AB'de kilise veya cami ülke yönetemez.(Laik/ulusalcıların vehimlerinin ilacı AB!).. Asker politikaya karışamaz. Darbe yapılamaz.” (AKP yandaşlarının korkusunun çaresi de AB!.. Görüyorsunuz ki AB herkesin derdine deva.)




“Türkiye giderek muhafazakârlaşıyor. Bütün anketler bunu gösteriyor. Demek ki, siyasi partiler de bundan böyle dindarlaşacaklar ve milyonların beklentilerini karşılamaya çalışacaklar. İlerde, bu partilerden biri çıkıp, bir adım daha atıp din unsurunu ülke yönetimine tam anlamıyla sokmak istediğinde ne olacak?
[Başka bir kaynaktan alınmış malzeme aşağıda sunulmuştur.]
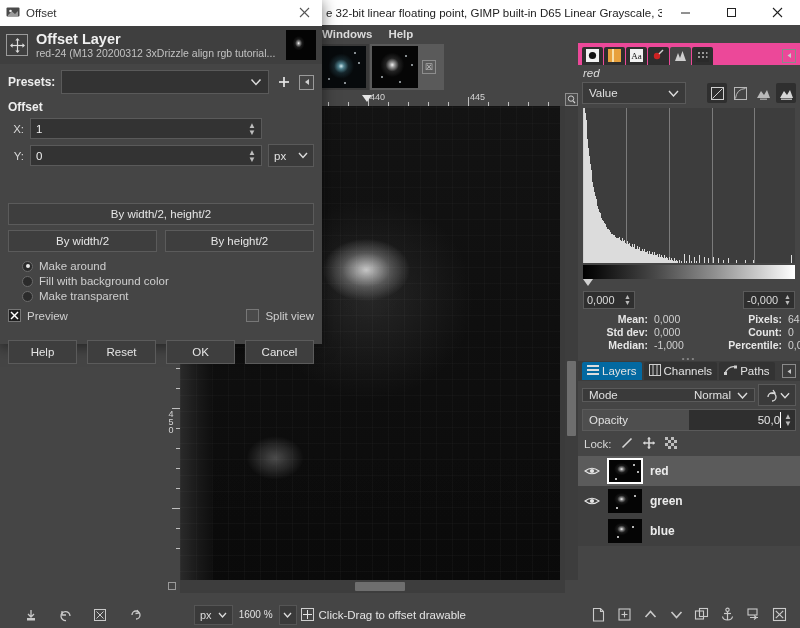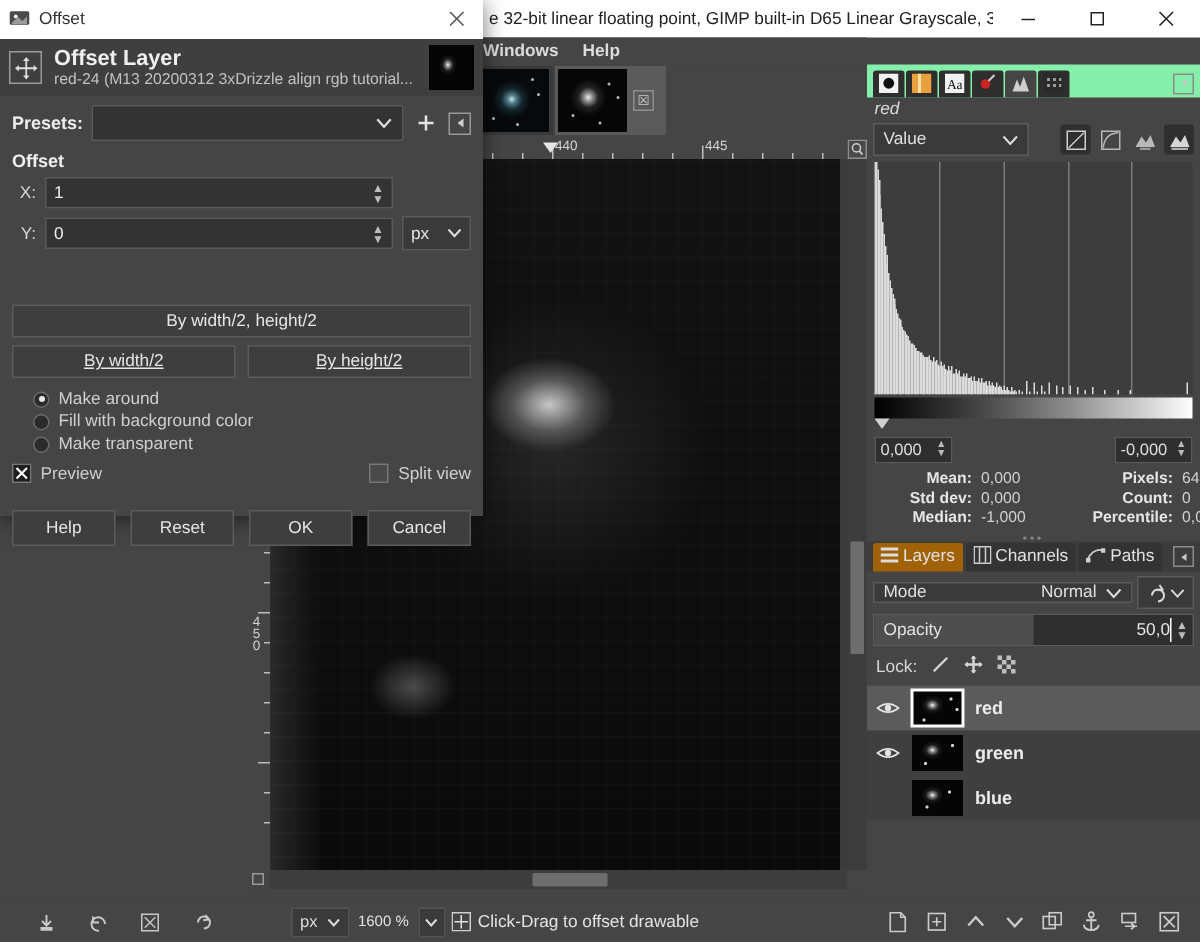--- a/index.html
+++ b/index.html
@@ -154,21 +154,21 @@
   }
   .left-dock-sep { position:absolute; left:0; top:340px; width:166px; height:1px; background:#3c3c3c;}
 
   
   .right-dock {
     position: absolute; left: 578px; top: 43px; width: 222px; height: 585px;
     background: #454545;
   }
   .dock-tabs {
     height: 22px; display: flex; align-items: center; padding: 3px 4px 0 4px; gap: 1px;
-    background: #86efac;
+    background: #ec4899;
   }
   .dtab {
     width: 21px; height: 18px; display:flex; align-items:center; justify-content:center;
     background: #2e2e2e; border-radius: 2px 2px 0 0;
   }
   .dtab.active { background: #454545; }
   .dock-menu-btn {
     margin-left: auto; width: 14px; height: 14px; border:1px solid #8a8a8a;
     display:flex;align-items:center;justify-content:center; font-size:8px; color:#c8c8c8;
   }
@@ -210,21 +210,21 @@
   .stats .k { text-align: right; font-weight: bold; color: #e6e6e6; }
   .stats .v { color: #d0d0d0; }
 
   .dock-handle { height: 6px; display:flex;align-items:center;justify-content:center; color:#888; font-size:8px; letter-spacing:2px;}
 
   
   .layers-tabs {
     height: 20px; display:flex; align-items:center; gap:2px; padding: 0 4px; background:#3c3c3c;
   }
   .ltab { display:flex; align-items:center; gap:3px; font-size:11.5px; color:#e2e2e2; padding: 2px 5px; border-radius:2px 2px 0 0;}
-  .ltab.active { background:#a16207; }
+  .ltab.active { background:#0369a1; }
   .ltab.inactive { background:#333; }
 
   .mode-row { display:flex; align-items:center; gap:3px; padding: 3px 4px; }
   .mode-box {
     flex:1; height:14px; background:#3a3a3a; border:1px solid #5a5a5a; display:flex; align-items:center;
     padding: 0 6px; font-size:11.5px; color:#e0e0e0;
   }
   .mode-box .mv { margin-left:auto; }
   .mode-extra { width:38px; height:22px; background:#3a3a3a; border:1px solid #5a5a5a; display:flex;align-items:center;justify-content:center; gap:2px;}
 
@@ -307,21 +307,21 @@
   .num-arrows { display:flex;flex-direction:column;line-height:7px;font-size:8px;color:#bdbdbd;}
   .px-combo {
     width: 46px; height: 23px; background:#3a3a3a; border:1px solid #5a5a5a;
     display:flex;align-items:center;justify-content:space-between;padding:0 5px;font-size:11.5px;color:#e2e2e2;
   }
   .btn {
     background: #3e3e3e; border: 1px solid #5b5b5b; height: 22px;
     display:flex;align-items:center;justify-content:center; font-size:11.5px; color:#e6e6e6;
   }
   .btn-wide { width: 100%; margin-bottom: 5px; margin-top: 36px; }
-  .btn-half { flex: 1; text-decoration: underline; }
+  .btn-half { flex: 1; }
 
   .radio-row { display:flex; align-items:center; gap:6px; margin-bottom: 3px; padding-left: 14px; }
   .radio {
     width: 11px; height: 11px; border-radius: 50%; background: #2b2b2b; border:1px solid #6b6b6b;
     display:flex;align-items:center;justify-content:center;
   }
   .radio .dot { width: 4px; height: 4px; border-radius: 50%; background: #e8e8e8; }
   .radio-lab { font-size: 11.5px; color: #cfcfcf; }
 
   .prev-row { display:flex; align-items:center; margin: 7px 0 8px 0; }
Bu gidişe laik medya mı karşı çıkacak? Silahlı Kuvvetler mi dur diyecek? Darbe yapıp, milyonları tanklarla mı korkutacağız? (ABD’de de muhafazakârlık yükseliyor. ABD’de darbe olmaması ve laik kalması için AB’ye üye mi olsa acaba?)



Böyle bir olasılığa sadece AB direnebilir. Bunun koşulu da tam üyeliktir. AB ancak tam üye durumuna girmiş bir Türkiye'ye güvence sağlayabilir… Türkiye yeter ki AB kulübüne girip koşullarını yerine getirsin, kimse bizi kapı önünde bırakmaz. (M.Ali Birand 21.12.2007)




Özetle deniyor ki, Türk halkına güven olmaz. (Kendi haline bırakırsan ya davulcuya, ya zurnacıya kaçar.) Türkler ne kendilerini yönetebilir, ne demokrasiyi becerebilirler. Onların laik-demokratik bir sistemle yönetilmeleri için bir vasiye (AB) ihtiyaç vardır. (Vesayetle demokrasi nasıl bir arada olur, ABD’nin Irak’a getirdiği cinsten bir demokrasi mi acaba?)




Bu anlayış “manda ve himayeciliğin” yeni sürümü değilse nedir?




En çok da neye bozuluyorum biliyor musunuz? Türk milletinin bu kadar aşağılanmasına ve “kapı önüne konulmayan” ev köpeği olmaya razı bir anlayışın Atatürkçülük satmasına. Türk milletine güveni en büyük sermayesi ve “tam bağımsızlık hedefi” ideolojisinin temeli olan Atatürk’e bu kadar hakareti kaldıramıyorum.